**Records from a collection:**
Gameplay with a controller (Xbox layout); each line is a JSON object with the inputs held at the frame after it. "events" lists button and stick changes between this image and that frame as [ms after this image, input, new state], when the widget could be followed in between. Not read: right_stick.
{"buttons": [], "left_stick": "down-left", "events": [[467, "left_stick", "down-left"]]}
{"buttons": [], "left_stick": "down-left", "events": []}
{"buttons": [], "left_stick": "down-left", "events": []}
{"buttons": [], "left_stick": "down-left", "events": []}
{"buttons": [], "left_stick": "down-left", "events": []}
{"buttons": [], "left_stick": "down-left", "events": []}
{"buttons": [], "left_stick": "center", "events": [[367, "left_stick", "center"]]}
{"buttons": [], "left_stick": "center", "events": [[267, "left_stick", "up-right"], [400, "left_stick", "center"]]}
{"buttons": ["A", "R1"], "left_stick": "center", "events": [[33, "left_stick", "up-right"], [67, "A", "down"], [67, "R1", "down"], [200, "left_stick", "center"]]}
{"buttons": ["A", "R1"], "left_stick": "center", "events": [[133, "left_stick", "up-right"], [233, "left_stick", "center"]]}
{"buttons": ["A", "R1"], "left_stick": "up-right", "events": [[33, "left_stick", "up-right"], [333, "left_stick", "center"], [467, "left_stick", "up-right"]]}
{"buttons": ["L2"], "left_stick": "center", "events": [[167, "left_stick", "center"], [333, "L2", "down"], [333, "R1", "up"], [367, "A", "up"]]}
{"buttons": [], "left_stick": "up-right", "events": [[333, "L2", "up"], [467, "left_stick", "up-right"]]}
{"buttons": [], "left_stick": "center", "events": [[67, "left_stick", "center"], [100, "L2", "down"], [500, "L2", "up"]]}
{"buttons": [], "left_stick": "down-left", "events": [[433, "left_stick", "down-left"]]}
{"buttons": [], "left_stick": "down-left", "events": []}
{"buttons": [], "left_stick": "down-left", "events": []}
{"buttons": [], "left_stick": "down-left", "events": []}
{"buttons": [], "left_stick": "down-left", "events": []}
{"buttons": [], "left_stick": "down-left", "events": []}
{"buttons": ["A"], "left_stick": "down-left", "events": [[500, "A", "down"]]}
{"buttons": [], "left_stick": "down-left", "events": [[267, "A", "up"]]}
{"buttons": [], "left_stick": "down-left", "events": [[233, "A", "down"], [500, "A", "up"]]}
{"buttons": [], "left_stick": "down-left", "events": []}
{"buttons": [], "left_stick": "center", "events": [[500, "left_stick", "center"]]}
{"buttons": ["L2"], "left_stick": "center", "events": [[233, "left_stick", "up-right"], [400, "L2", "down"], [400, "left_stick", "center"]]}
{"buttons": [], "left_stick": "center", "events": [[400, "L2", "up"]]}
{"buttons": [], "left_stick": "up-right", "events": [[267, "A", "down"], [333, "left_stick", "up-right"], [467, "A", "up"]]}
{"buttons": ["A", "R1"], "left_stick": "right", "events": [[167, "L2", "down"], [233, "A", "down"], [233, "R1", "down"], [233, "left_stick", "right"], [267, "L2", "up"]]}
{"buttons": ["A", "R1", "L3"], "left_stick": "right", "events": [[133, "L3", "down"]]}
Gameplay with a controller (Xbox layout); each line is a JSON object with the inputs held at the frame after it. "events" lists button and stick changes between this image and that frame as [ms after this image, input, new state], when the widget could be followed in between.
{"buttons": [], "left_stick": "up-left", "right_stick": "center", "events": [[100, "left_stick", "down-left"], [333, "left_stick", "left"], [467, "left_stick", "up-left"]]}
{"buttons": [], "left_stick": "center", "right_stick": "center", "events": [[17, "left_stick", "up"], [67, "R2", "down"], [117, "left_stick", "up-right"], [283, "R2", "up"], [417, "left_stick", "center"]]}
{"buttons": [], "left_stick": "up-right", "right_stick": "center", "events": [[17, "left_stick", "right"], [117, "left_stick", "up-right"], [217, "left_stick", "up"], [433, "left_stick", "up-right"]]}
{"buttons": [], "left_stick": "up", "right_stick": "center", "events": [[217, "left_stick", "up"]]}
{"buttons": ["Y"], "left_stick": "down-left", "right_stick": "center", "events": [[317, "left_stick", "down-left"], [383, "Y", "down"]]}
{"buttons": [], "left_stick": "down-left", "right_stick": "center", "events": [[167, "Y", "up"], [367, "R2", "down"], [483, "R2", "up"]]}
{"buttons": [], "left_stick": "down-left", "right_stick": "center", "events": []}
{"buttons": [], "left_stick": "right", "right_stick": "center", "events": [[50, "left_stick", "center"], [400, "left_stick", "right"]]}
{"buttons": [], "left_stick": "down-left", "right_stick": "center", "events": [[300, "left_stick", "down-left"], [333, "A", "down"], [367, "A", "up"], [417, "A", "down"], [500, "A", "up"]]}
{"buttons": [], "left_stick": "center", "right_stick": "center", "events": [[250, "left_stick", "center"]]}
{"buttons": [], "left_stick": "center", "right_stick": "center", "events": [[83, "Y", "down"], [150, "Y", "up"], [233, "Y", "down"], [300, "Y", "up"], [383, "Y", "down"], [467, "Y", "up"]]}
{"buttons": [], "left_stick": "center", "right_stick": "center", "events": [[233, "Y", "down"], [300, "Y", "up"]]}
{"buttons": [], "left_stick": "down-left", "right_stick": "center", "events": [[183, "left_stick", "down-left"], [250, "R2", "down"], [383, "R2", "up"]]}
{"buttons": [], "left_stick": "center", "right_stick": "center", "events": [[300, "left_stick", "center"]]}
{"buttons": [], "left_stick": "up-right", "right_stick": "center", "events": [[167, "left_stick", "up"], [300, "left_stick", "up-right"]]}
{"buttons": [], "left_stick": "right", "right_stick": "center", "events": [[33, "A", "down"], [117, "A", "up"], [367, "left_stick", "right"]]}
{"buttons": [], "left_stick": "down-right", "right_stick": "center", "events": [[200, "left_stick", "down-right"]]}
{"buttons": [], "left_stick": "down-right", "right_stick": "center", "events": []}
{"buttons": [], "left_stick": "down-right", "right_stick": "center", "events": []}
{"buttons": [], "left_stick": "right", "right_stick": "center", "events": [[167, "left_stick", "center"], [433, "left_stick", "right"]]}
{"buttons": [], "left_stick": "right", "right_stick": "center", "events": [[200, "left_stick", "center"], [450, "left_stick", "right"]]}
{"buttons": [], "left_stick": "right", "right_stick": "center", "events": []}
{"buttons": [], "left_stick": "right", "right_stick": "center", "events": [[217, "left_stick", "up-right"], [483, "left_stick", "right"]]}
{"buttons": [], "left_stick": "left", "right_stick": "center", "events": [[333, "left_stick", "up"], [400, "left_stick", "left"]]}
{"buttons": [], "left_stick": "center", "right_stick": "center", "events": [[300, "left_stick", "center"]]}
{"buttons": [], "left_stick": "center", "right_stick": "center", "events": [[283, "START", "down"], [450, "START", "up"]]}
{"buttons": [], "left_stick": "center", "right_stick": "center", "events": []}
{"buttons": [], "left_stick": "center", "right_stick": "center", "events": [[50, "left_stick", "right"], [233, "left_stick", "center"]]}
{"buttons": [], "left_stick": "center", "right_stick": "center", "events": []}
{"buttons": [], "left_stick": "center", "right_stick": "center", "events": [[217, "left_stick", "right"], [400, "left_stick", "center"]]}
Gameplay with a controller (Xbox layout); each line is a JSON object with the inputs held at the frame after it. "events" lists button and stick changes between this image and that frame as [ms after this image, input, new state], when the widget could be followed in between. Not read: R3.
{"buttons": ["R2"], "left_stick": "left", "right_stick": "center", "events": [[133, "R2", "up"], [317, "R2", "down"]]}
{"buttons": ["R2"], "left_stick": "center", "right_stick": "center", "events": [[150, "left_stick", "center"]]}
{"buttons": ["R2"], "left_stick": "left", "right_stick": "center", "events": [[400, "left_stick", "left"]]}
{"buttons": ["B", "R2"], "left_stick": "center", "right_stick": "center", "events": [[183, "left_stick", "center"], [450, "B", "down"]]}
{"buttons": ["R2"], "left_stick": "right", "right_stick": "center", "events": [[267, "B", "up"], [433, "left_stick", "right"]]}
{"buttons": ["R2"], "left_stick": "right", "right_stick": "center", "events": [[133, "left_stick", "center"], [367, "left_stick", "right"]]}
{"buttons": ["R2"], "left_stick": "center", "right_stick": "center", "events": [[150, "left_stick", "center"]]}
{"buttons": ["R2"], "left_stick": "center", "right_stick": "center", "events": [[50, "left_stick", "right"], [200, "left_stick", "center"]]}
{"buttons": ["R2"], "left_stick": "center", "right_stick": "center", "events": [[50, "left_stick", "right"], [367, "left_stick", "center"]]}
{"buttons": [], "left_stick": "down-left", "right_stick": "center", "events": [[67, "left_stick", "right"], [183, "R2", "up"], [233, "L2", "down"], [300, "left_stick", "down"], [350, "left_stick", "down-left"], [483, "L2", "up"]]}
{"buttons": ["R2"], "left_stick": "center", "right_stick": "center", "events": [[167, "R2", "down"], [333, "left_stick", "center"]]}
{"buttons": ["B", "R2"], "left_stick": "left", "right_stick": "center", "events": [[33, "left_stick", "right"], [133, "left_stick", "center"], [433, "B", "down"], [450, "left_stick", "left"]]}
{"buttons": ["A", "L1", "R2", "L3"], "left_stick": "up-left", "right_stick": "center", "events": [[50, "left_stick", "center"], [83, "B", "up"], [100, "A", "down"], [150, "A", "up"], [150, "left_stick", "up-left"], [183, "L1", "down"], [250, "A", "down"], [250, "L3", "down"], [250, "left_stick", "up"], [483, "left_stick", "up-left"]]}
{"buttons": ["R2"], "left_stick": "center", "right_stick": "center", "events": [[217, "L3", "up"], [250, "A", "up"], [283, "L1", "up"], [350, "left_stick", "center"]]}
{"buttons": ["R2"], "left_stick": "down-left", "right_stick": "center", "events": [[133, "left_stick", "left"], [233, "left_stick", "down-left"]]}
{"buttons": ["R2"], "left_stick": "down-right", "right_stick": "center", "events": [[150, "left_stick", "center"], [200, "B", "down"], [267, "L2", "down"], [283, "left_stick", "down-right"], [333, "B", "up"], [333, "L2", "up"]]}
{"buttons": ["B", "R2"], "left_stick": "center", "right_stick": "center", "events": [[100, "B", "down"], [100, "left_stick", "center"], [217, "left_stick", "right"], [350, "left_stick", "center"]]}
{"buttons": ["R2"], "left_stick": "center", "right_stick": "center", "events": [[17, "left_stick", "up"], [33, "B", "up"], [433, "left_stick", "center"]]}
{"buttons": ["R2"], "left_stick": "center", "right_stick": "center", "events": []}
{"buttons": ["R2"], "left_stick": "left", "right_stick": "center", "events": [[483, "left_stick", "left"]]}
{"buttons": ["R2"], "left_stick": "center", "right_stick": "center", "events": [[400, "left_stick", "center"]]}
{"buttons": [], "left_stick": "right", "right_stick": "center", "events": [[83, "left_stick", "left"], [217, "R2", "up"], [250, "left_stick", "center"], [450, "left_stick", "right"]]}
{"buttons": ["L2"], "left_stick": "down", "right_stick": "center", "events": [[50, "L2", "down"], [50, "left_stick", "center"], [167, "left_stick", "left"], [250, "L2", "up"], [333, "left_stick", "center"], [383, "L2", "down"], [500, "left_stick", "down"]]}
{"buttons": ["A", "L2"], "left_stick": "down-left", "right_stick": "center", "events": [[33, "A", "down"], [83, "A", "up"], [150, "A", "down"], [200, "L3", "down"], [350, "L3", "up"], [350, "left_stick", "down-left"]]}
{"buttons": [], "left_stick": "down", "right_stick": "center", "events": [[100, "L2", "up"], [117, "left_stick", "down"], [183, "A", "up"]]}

**Your instructions:** Pull out every line of the records that includes the string "this".

**Task output:**
Gameplay with a controller (Xbox layout); each line is a JSON object with the inputs held at the frame after it. "events" lists button and stick changes between this image and that frame as [ms after this image, input, new state], when the widget could be followed in between. Not read: right_stick.
Gameplay with a controller (Xbox layout); each line is a JSON object with the inputs held at the frame after it. "events" lists button and stick changes between this image and that frame as [ms after this image, input, new state], when the widget could be followed in between.
Gameplay with a controller (Xbox layout); each line is a JSON object with the inputs held at the frame after it. "events" lists button and stick changes between this image and that frame as [ms after this image, input, new state], when the widget could be followed in between. Not read: R3.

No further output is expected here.